Les facteurs clés pour obtenir une couverture éditoriale pertinente d’une action politique sont des événements, de l’émotion et de la controverse. Ces facteurs sont particulièrement rassemblés dans les campagnes électorales de candidats, qui permettent de susciter l’identification de l’électeur par un traitement recourant à la psychologisation, à la personnalisation et à la description d’« histoires humaines » et de « faits divers »…
Pourquoi le traitement médiatique de l’Europe est-il différent ?
Le traitement de l’Europe fait l’objet d’une singularité médiatique pour des raisons propres à l’UE et propres aux journalistes.

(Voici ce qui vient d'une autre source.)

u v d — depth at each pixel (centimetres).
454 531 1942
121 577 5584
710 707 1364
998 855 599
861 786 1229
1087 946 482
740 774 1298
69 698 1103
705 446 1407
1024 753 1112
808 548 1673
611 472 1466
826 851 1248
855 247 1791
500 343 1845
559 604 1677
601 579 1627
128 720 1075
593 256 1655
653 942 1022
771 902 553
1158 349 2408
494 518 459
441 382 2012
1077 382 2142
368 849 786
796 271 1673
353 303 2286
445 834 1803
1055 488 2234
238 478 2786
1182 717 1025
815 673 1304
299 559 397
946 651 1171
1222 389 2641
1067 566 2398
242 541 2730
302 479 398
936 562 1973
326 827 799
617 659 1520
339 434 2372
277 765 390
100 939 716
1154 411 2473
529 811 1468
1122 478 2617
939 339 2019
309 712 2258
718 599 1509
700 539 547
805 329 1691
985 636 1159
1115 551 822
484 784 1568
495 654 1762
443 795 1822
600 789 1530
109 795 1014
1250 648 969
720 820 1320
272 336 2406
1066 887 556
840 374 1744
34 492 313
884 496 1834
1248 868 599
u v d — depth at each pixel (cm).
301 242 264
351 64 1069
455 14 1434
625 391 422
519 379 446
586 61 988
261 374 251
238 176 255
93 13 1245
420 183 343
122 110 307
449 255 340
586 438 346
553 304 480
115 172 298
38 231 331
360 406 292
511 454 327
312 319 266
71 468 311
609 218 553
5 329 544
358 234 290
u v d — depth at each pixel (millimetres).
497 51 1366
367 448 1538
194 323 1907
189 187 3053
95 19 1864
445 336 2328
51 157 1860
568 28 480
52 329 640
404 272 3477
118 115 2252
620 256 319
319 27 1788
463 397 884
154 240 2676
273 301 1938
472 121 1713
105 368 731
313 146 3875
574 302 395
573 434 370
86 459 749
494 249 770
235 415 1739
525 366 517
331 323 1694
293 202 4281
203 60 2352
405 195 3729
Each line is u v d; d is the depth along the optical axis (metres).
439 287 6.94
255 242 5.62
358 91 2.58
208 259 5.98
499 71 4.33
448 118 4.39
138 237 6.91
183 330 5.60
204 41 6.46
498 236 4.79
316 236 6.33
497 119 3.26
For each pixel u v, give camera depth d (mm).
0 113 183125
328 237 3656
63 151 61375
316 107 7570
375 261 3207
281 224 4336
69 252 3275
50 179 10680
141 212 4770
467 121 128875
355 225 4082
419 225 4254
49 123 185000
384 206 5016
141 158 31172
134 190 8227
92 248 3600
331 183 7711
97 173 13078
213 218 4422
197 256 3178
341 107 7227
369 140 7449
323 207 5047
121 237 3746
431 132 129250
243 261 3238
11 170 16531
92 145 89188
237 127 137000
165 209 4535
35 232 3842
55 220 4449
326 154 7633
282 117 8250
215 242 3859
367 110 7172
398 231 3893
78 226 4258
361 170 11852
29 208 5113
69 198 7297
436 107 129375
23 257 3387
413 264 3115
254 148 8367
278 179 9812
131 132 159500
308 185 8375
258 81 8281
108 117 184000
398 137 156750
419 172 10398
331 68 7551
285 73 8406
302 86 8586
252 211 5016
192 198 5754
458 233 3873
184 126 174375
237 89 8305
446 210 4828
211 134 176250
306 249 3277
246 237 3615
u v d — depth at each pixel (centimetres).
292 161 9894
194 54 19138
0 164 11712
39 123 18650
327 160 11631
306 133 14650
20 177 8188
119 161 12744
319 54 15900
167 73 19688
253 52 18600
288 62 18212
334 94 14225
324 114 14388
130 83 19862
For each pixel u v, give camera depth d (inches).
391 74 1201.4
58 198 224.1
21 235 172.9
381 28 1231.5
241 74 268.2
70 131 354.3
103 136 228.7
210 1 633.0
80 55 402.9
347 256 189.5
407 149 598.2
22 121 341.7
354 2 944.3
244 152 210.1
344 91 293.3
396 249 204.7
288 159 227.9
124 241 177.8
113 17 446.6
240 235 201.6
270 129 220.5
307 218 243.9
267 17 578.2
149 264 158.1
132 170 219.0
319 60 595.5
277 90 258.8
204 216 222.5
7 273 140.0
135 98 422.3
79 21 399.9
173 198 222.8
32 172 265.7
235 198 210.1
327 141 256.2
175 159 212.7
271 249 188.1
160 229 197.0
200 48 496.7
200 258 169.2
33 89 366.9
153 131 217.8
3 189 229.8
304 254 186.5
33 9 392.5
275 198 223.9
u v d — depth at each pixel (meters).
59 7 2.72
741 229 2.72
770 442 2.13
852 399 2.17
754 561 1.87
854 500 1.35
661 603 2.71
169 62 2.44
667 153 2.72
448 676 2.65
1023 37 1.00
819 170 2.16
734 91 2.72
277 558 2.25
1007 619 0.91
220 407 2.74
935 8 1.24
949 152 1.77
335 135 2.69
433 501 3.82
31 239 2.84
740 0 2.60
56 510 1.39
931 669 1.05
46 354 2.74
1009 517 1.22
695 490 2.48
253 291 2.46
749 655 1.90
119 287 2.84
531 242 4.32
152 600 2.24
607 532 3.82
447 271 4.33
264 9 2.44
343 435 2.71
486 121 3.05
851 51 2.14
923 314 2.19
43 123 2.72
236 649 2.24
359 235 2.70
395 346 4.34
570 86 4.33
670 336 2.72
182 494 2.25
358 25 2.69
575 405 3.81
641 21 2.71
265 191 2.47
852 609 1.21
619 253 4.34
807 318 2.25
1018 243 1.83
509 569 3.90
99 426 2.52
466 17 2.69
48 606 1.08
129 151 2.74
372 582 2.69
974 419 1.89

Parmi les raisons propres à l’UE, on peut citer :
- l’actualité de l’UE : difficilement transformable en « histoire humaines », en « fait-divers » ou en information « spectaculaire ».
- l’information sur l’UE : forcément complexe à l’échelle des 27 États membres, pauvre en mise en scène car trop abstraite et longue à expliquer et rarement exploitable directement par le journaliste, sans nécessiter d’interprétation ou de recherches complémentaires.
- les sources officielles de l’UE : traditionnellement trop technique avec un vocabulaire souvent apparenté à du « jargon bureaucratique » et culturellement orienté davantage vers la communication que vers la diffusion d’informations.
Parmi les raisons propres aux journalistes, on peut citer :
- le niveau de connaissance et d’expertise des journalistes : pas toujours suffisant pour interpréter et relayer l’information sur l’UE.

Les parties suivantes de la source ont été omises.